Overall, the co-design process ensured that stakeholders could trust in the tool holistically, relieving them of the burden of fact-checking statistics from various sources. Public health programs can increase trust in data by meaningfully engaging stakeholders and fostering an ongoing dialogue to ensure the data tools provided are meeting their needs.
- Stakeholders want data that is specific to national contexts and mistrust the relevance of global data to inform in-country policymaking.
During interviews with our partners in South Africa, the topic of illicit tobacco trade and taxation emerged. Several stakeholders acknowledged that the World Health Organization already presents evidence that raising taxes on tobacco does not contribute to illicit trade. Despite this fact, stakeholders reported they could not trust the information to inform their policymaking since evidence was not available at the local level. The TCDI program continues to address this discrepancy by presenting data relevant to the specific country context on this topic. In general, stakeholders expressed the need for data specific to South Africa in order to advocate for changes to tobacco policy. Extrapolating findings and statistics across countries to push policy forward is not as convincing as local, timely data.
- Easily identifiable sources of data promote trust.
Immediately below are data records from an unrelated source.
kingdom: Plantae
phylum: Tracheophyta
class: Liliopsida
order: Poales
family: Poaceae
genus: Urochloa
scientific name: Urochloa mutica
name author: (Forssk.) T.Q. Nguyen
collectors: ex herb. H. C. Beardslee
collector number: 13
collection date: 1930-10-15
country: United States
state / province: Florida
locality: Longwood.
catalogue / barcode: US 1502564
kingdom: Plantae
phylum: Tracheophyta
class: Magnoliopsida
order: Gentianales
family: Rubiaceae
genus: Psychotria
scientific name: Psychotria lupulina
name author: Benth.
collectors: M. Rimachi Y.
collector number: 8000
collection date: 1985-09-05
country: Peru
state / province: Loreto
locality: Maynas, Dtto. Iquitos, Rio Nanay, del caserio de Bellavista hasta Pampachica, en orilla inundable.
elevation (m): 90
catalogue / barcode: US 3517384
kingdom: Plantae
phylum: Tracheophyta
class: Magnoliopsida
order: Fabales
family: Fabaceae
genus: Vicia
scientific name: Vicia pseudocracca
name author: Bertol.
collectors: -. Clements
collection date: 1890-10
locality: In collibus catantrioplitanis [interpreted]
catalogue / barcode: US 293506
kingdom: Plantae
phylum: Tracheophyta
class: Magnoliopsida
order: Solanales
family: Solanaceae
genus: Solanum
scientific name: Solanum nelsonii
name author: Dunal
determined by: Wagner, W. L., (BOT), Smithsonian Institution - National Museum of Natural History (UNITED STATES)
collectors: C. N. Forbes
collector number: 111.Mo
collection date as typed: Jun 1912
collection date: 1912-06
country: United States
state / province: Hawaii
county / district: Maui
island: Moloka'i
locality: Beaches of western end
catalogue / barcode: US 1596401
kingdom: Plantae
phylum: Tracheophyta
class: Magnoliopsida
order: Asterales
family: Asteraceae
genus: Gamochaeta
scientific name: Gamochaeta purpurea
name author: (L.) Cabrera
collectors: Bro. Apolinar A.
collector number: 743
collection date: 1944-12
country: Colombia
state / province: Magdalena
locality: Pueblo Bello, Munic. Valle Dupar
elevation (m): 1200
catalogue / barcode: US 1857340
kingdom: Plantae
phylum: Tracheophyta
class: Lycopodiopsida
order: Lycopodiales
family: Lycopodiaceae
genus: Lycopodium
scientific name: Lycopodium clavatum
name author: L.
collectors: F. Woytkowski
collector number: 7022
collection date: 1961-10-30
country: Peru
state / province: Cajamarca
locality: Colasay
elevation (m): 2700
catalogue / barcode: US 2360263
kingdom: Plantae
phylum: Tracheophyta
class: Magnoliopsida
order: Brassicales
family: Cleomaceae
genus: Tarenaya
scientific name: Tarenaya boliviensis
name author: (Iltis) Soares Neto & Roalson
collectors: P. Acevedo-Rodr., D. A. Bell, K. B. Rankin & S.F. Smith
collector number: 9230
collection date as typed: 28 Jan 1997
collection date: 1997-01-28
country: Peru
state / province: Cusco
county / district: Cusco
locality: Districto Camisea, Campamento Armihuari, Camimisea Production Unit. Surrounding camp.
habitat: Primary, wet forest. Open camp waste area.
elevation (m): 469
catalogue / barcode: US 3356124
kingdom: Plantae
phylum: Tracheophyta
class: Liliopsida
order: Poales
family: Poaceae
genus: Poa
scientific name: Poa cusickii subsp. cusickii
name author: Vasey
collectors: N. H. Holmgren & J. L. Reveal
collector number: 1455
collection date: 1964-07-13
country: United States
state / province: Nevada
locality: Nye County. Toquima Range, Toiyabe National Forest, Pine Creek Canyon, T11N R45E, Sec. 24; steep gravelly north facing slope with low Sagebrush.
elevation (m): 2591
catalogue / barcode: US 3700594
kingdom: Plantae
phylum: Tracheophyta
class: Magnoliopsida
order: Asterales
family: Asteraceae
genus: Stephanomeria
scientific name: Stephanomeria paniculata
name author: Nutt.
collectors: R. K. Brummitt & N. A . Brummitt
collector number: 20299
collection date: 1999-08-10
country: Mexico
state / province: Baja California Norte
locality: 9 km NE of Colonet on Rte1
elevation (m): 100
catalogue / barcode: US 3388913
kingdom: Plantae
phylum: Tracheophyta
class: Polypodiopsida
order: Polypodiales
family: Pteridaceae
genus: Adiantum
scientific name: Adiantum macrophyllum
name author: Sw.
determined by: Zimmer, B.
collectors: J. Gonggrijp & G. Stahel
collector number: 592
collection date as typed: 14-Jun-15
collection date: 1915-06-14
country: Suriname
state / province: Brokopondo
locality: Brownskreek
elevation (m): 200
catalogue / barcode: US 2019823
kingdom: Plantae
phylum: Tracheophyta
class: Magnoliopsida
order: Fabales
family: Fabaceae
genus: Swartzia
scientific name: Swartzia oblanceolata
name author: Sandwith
Government stakeholders expressed a need for references to be clearly stated within the website in order for them to trust the information. Providing formal citations with a hyperlink to the original source of the data allows viewers to judge the credibility of the information for themselves. One interviewee from the National Department of Health said about the need for an outside system of data, “It has to be accredited. If we are reporting to WHO, we need to [say] this source is reliable.” The TCDI website clearly links the source information to the corresponding statistics, which increases transparency and facilitates trust.
Through this work, we learned that supplying data must occur in tandem with building trust between data providers and data users. By prioritizing an intentional trust-building process and allowing the design of the online tools created in the TCDI program to reflect this process, we ensured that stakeholders are confident in the evidence available to inform policy decisions. During a recent evaluation of the South Africa website, we found multiple examples from government, CSOs, and academics using the data for presentations, advocacy, and research—often on a daily or weekly basis.
When building trust in data is prioritized by those working in public health, policies and behaviors are more likely to align with statistical evidence. The spread of misinformation about health topics means it is more important than ever to engage in these approaches to support the use of data for decision-making. We continue to see the benefits of the trust-building process as TCDI has scaled to six countries in three years. We hope other institutions can use these best practices to ensure public health data does what it’s supposed to—protect populations using policy levers.